Normal Transform

Calculating the Normal Matrix

Two vectors are perpendicular if their dot product is $0$. In our example

$$ \langle N, S \rangle = 0 $$

Here, $S$ is the surface vector and can be calculated as the difference of two vertices. Let $M$ be the Model-View matrix. We can use $M$ to transform $S$ as follows:

$$ S' = MS $$

We want to find a matrix, $K$, that allows us to transform normals in a similar way. For the $N$ normal, we want the following:

$$ N' = KN $$

For the scene to be consistent after obtaining $N’$ and $S’$, these two need to keep the perpendicularity that the original vectors $N$ and $S$ had.
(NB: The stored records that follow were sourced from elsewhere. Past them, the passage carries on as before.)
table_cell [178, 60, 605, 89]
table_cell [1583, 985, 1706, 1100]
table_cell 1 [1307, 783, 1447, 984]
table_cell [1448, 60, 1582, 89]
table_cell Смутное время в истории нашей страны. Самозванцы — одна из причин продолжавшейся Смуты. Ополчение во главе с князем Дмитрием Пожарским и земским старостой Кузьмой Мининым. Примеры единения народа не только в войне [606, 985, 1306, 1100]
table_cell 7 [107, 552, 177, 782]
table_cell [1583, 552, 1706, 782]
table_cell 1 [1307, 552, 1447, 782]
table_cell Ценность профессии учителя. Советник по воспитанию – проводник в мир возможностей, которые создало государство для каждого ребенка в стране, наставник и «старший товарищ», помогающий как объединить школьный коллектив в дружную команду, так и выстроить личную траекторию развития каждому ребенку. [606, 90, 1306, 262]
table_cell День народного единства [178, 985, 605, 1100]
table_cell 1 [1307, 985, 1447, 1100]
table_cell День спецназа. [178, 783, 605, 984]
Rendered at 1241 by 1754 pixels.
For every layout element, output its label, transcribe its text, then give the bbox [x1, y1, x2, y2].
$$ \langle N', S' \rangle = 0 $$

Substituting $N’$ and $S’$:

$$ \langle KN, MS \rangle = 0 $$$$ (KN)^T(MS) = 0 $$$$ N^TK^TMS = 0 $$$$ N^T(K^TM)S = 0 $$

Now, remember that $<N, S> = 0$ so $N^TS = 0$. This means that in the previous equation, $(K^TM)$ needs to be the identity matrix, $I$, so the original condition of N and S being perpendicular holds:

$$ K^TM = I $$$$ K^TMM^{-1} = IM^{-1} = M^{-1} $$$$ K^T = M^{-1} (K^T)^T = (M^{-1})^T $$$$ K = (M^{-1})^T $$

$K$ is obtained by transposing the inverse of the Model-View matrix ($M$, in this example). We need to use $K$ to multiply the normal vectors so that they keep being perpendicular to the surface when transformed.